For a topological space $X, \mathscr T$ define the connectedness of points in $X$ as $x$ is connected to $y $ (denoted as $x \sim y$) if there is a connected set that contains them both. Then according to Munkres Topology p.157 $\sim$ is an equivalence relation on the points in $X$ and symmetry and reflexivity are obvious (he then goes on to prove transitivity).
Well, symmetry is pretty clear to me but reflexivity ($x \sim x$) doesn't seem obvious at all. How to show that every point is contained in a connected set when $X$ itself may not be connected ? My attempt follows and I'd appreciate feedback whether it's correct, and whether there is a more obvious proof of this.
By definition, $X$ itself must be an element of $ \mathscr T$, and can be regarded as a closed (or open) set. So there is at least one closed set that contains $x$.
Let $C$ be the intersection of all the (possibly infinite number of) closed sets that contain $x$, so $C$ is a closed set in the topology.

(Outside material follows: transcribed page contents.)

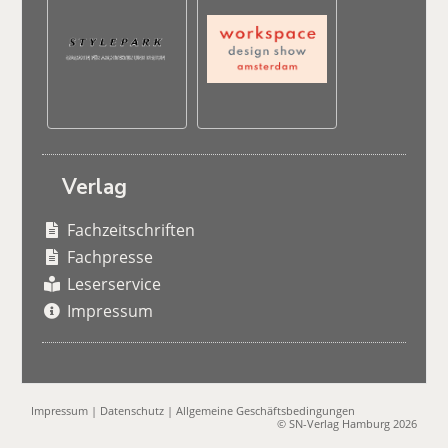
Verlag
Fachzeitschriften
Fachpresse
Leserservice
Impressum
Impressum
|
Datenschutz
|
Allgemeine Geschäftsbedingungen
© SN-Verlag Hamburg 2026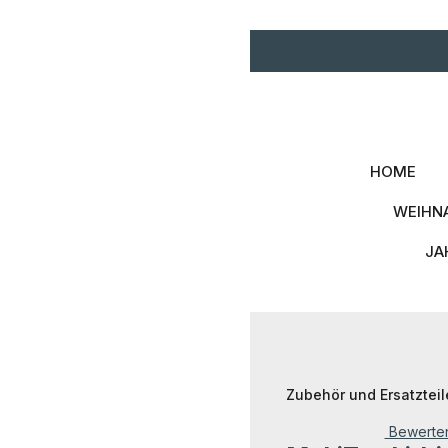
Zum Hauptinhalt springen
Zur Hauptnavigation spri
HOME
WEIHN
JA
Zubehör und Ersatzteil
Bewerte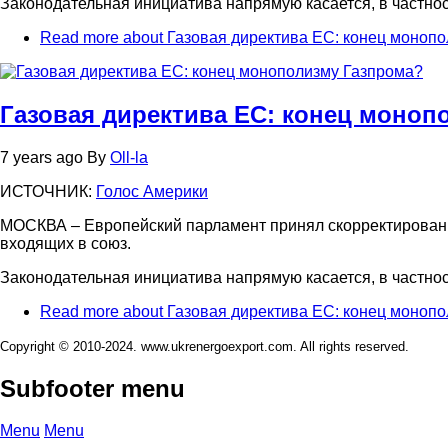
Законодательная инициатива напрямую касается, в частност
Read more
about Газовая директива ЕС: конец моноп
Газовая директива ЕС: конец моноп
7 years ago
By
Oll-la
ИСТОЧНИК:
Голос Америки
МОСКВА – Европейский парламент принял скорректированну
входящих в союз.
Законодательная инициатива напрямую касается, в частност
Read more
about Газовая директива ЕС: конец моноп
Copyright © 2010-2024. www.ukrenergoexport.com. All rights reserved.
Subfooter menu
Menu
Menu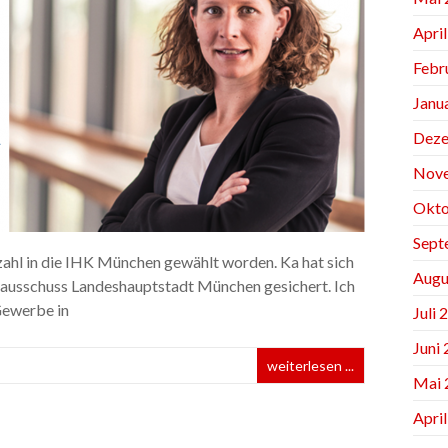
Apri
Febr
Janu
Deze
Nov
Okto
Sept
ahl in die IHK München gewählt worden. Ka hat sich
Augu
alausschuss Landeshauptstadt München gesichert. Ich
Gewerbe in
Juli 
Juni
weiterlesen ...
Mai 
Apri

Claim that $C$ is connected.
Suppose not. Then there are disjoint open sets $A, B$ with $C \subset A \cup B$ and $A \cap C, B \cap C \not = \emptyset$
Then either $x \in A \cap C$ or $x \in B \cap C$ but not both (as they are disjoint because $A, B$ are disjoint). Take $x \in A \cap C$.
Then $x \in \overline{A \cap C} $.
And since $\overline{A \cap C} $ is closed then by definition of $C$ we have $C \subset \overline{A \cap C} \subset \overline A$
And $A \cap B = \emptyset \implies \overline A \cap B = \emptyset$ (see e.g. https://math.stackexchange.com/q/444679)
Then $C \cap B \subset \overline A \cap B = \emptyset$ which contradicts the conditions assumed for $C$ to be disconnected. Therefore $C$ is connected.
Best Answer
By definition of connectedness $\{x\}$ is always connected since you cannot express this as the union of two non-emtpy disjoint open sets. Hence $x \sim x$.